[Dataset entries]
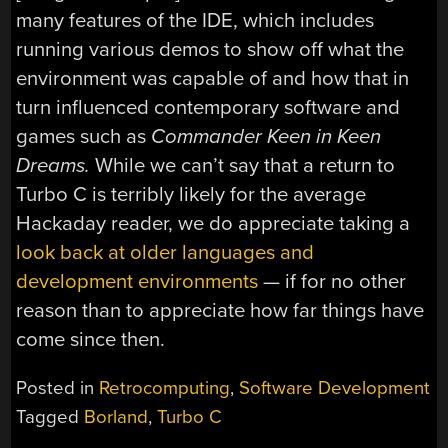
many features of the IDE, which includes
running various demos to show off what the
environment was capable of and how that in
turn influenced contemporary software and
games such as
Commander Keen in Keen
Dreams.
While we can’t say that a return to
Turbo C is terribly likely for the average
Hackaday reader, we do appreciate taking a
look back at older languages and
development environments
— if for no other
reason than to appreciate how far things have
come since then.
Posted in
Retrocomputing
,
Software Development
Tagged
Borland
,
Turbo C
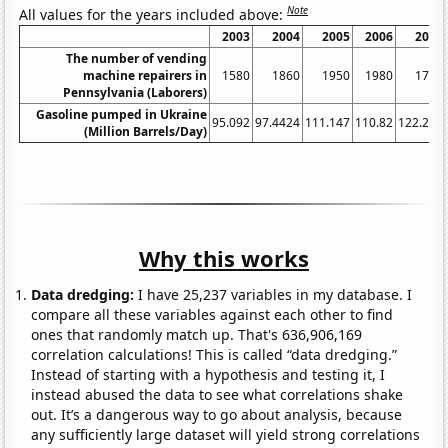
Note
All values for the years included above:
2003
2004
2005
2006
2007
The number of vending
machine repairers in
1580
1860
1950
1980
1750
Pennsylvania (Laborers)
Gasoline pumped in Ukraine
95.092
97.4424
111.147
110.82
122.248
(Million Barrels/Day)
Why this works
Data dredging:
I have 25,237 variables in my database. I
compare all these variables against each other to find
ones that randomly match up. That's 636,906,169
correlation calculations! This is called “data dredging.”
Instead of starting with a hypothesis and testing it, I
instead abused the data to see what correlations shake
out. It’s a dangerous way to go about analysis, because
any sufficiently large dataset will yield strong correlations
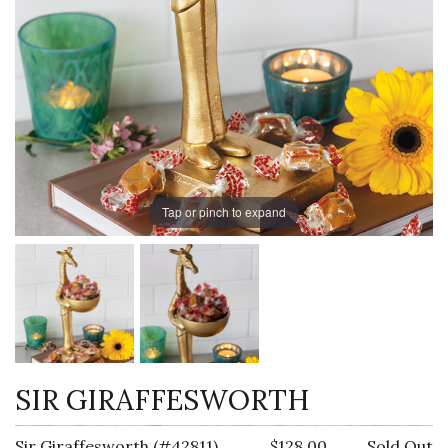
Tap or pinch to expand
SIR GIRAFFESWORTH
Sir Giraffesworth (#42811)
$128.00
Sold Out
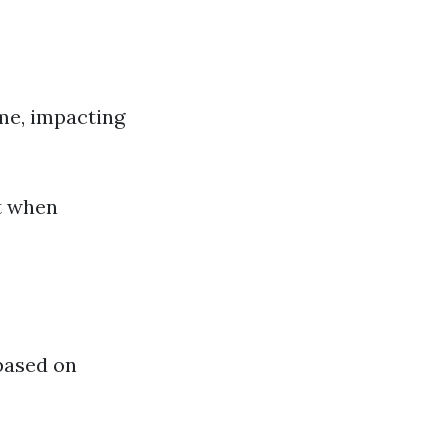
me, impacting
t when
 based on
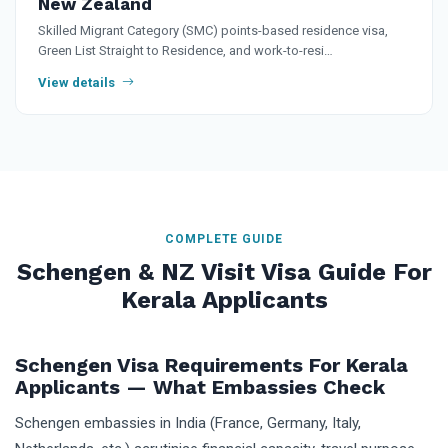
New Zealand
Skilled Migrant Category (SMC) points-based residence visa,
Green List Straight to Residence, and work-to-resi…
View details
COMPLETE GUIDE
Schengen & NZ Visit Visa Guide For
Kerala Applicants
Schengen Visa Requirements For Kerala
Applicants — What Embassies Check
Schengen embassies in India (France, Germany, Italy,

→ **What to produce**:
What is needed is an exact copy of the lines above from the one with "ones that randomly" to the one with "Skilled Migrant Category", both ends kept, and nothing more; please leave the pictures out.

→ **Expected output**:
ones that randomly match up. That's 636,906,169
correlation calculations! This is called “data dredging.”
Instead of starting with a hypothesis and testing it, I
instead abused the data to see what correlations shake
out. It’s a dangerous way to go about analysis, because
any sufficiently large dataset will yield strong correlations
Tap or pinch to expand
SIR GIRAFFESWORTH
Sir Giraffesworth (#42811)
$128.00
Sold Out
me, impacting
t when
 based on
New Zealand
Skilled Migrant Category (SMC) points-based residence visa,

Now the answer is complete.